Poulis v. State Farm Fire & Cas. Co., 747 F.2d 863, 868 (3d Cir. 1984); and
THE PLAINTIFF FAILING to respond to the order to show cause, and thus failing to (1) respond to the Clerk's earlier inquiry, (2) prosecute the action for more than 120 days, and (3) respond to a direct inquiry from this Court; and the Court concluding that the plaintiff has (1) become personally responsible for the delay, (2) been consistently dilatory, and (3) shown willful conduct; and thus it appearing that the first, third, and fourth Poulis factors weigh against the plaintiff; and
THE COURT concluding, as the plaintiff has failed to respond to the order to show cause, that the plaintiff's consistent delay in prosecution has prejudiced the defendant in its defense of this action; and thus it appearing that the second Poulis factor weighs against the plaintiff; and the Court having afforded the plaintiff - and the plaintiff failing to take advantage of - several opportunities to proceed; and the Court concluding that a sanction other than dismissal will engender more delay and be ineffective; and thus it appearing that the fifth Poulis factor weighs against the plaintiff; and the Court, due to the plaintiff's dilatory conduct, being unable to discern whether the claims herein have merit; and thus the Court deeming the sixth Poulis factor to be neutral; and
THE COURT, upon balancing the aforementioned six factors, intending to grant the order to show cause and dismiss the complaint for failure to prosecute; and the Court having engaged in a Poulis analysis in an excess of caution, even though (1) an admitted attorney has failed to appear on the plaintiff's behalf, and (2) this is arguably a situation where "a litigant's conduct makes adjudication of the case impossible, [and thus] such balancing under Poulis is unnecessary", see Azubuko v.
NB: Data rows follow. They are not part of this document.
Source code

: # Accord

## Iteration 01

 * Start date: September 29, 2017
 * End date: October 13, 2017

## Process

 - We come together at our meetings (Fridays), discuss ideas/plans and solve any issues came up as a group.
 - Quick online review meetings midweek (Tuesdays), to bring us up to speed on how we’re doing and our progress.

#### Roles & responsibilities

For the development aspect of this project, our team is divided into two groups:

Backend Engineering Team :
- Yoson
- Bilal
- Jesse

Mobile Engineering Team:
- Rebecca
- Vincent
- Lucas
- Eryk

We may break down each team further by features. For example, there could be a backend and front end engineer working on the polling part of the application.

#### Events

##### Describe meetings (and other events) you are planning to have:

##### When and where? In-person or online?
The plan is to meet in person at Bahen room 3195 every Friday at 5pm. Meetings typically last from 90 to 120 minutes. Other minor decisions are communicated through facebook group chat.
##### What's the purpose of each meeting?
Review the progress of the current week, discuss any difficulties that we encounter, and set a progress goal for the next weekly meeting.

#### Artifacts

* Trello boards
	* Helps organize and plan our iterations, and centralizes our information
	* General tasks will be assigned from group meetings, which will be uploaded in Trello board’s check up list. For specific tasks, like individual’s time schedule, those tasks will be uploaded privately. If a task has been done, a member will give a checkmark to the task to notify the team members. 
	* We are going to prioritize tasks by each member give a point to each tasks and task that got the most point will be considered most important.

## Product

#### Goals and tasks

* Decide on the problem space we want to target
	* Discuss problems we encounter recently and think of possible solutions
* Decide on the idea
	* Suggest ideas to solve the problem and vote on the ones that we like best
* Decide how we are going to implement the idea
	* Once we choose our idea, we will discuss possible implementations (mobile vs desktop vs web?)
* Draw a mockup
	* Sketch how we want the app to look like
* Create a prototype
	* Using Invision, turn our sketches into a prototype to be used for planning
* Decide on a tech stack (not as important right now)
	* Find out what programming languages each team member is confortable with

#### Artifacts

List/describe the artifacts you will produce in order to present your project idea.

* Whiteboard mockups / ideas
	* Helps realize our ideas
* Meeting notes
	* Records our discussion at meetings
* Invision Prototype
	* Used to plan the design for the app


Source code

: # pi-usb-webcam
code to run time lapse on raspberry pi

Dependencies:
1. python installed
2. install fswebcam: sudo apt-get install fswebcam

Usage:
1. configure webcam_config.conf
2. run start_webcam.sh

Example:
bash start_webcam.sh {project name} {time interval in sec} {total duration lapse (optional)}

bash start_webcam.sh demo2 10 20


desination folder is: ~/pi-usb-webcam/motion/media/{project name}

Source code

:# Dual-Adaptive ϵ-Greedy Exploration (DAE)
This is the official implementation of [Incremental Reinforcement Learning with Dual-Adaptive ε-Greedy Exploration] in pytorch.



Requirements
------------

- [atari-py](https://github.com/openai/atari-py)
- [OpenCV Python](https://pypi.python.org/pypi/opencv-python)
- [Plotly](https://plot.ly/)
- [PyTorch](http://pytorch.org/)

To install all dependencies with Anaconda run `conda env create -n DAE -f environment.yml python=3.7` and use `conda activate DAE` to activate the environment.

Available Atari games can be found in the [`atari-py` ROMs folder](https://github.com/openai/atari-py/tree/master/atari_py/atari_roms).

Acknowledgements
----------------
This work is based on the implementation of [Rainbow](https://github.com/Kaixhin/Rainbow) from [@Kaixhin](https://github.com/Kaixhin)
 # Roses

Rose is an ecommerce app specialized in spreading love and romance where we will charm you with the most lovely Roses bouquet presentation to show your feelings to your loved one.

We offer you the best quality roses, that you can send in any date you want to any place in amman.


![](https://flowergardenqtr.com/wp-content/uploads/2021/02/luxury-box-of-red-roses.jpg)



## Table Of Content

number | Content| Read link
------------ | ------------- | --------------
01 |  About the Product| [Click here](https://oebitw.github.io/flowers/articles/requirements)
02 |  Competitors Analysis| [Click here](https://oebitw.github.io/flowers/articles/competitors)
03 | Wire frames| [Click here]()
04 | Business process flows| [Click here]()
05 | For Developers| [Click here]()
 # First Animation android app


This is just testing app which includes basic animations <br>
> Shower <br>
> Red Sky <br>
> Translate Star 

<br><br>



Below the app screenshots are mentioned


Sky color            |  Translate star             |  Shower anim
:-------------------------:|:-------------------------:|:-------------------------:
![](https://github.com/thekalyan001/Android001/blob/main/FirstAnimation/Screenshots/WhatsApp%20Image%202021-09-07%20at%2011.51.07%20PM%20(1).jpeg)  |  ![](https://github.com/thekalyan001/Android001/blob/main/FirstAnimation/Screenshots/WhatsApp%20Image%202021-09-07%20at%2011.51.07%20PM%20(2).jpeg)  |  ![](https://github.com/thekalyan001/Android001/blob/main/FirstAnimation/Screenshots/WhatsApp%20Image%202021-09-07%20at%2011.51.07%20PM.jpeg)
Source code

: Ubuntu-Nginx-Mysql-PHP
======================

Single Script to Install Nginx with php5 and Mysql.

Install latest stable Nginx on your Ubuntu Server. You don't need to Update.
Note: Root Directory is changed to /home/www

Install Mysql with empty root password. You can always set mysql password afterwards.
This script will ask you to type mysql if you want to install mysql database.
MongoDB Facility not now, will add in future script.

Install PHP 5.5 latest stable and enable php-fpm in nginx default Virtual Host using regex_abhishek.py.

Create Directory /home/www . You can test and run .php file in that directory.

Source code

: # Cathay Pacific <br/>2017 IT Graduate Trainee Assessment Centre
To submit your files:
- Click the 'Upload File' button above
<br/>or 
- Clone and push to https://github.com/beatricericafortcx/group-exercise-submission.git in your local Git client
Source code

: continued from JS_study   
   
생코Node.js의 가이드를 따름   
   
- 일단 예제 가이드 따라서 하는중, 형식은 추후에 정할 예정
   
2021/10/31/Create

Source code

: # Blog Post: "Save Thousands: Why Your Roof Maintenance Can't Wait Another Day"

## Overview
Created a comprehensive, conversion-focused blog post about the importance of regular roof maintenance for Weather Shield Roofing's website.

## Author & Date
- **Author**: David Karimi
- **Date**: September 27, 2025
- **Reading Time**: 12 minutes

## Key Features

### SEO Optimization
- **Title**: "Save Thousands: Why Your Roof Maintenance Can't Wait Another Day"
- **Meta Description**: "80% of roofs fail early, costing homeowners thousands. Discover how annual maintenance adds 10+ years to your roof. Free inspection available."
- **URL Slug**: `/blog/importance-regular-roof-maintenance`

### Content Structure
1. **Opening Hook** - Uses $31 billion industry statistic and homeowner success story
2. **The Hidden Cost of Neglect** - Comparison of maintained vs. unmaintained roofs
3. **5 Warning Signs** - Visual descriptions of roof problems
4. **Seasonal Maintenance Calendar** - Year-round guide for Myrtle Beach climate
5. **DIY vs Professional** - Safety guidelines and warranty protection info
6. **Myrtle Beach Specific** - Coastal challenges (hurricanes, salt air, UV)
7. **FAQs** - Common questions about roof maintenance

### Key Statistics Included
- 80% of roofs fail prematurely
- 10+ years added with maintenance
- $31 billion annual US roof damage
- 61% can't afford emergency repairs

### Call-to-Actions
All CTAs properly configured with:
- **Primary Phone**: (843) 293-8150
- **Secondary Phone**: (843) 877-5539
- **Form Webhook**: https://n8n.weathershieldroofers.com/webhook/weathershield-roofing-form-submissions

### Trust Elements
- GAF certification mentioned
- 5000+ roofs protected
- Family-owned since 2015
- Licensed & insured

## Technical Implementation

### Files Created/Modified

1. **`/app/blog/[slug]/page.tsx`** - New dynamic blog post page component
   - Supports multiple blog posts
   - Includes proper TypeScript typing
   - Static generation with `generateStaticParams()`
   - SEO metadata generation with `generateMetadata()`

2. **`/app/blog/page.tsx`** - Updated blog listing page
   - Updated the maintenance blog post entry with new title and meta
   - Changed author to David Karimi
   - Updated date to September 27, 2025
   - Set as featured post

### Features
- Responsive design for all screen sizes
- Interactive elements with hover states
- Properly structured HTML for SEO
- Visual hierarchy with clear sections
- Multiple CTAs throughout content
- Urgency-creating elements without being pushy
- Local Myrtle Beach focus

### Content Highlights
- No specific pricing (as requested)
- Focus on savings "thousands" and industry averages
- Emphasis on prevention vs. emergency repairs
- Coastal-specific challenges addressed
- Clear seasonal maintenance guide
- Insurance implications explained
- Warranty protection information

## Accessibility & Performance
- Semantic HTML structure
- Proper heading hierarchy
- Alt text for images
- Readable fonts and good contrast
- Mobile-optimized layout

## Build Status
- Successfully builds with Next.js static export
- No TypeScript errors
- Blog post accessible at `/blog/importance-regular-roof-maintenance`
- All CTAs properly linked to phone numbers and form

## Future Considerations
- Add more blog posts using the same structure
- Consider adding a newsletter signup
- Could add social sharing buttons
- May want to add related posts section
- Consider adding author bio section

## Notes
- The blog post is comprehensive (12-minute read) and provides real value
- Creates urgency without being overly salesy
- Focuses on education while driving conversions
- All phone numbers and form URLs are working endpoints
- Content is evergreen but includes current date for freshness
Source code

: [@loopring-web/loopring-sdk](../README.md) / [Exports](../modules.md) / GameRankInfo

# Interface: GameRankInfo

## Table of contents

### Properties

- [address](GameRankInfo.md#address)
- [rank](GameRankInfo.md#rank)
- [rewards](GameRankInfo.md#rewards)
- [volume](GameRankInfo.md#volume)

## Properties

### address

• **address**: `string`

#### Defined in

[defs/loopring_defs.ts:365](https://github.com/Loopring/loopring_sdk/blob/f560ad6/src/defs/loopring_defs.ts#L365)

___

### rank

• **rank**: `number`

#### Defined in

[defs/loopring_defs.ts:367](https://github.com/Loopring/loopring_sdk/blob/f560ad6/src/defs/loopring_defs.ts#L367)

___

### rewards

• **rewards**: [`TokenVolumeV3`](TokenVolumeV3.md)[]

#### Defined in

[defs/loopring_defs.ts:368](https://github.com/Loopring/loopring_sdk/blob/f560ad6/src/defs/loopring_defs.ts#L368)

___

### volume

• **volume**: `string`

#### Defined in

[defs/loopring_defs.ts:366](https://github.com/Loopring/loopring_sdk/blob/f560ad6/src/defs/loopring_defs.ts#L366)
Bell Nat'l Org., 243 Fed.Appx. 728, 728 (3d Cir. 2007) (dismissing appeal from order dismissing complaint, as plaintiff failed to comply with direction to proceed in proper manner), Jones v. N.J. Bar Ass'n, 242 Fed.Appx. 793, 793 (3d Cir. 2007) (affirming order dismissing complaint on same ground); and for good cause appearing, the Court will issue an appropriate order and judgment.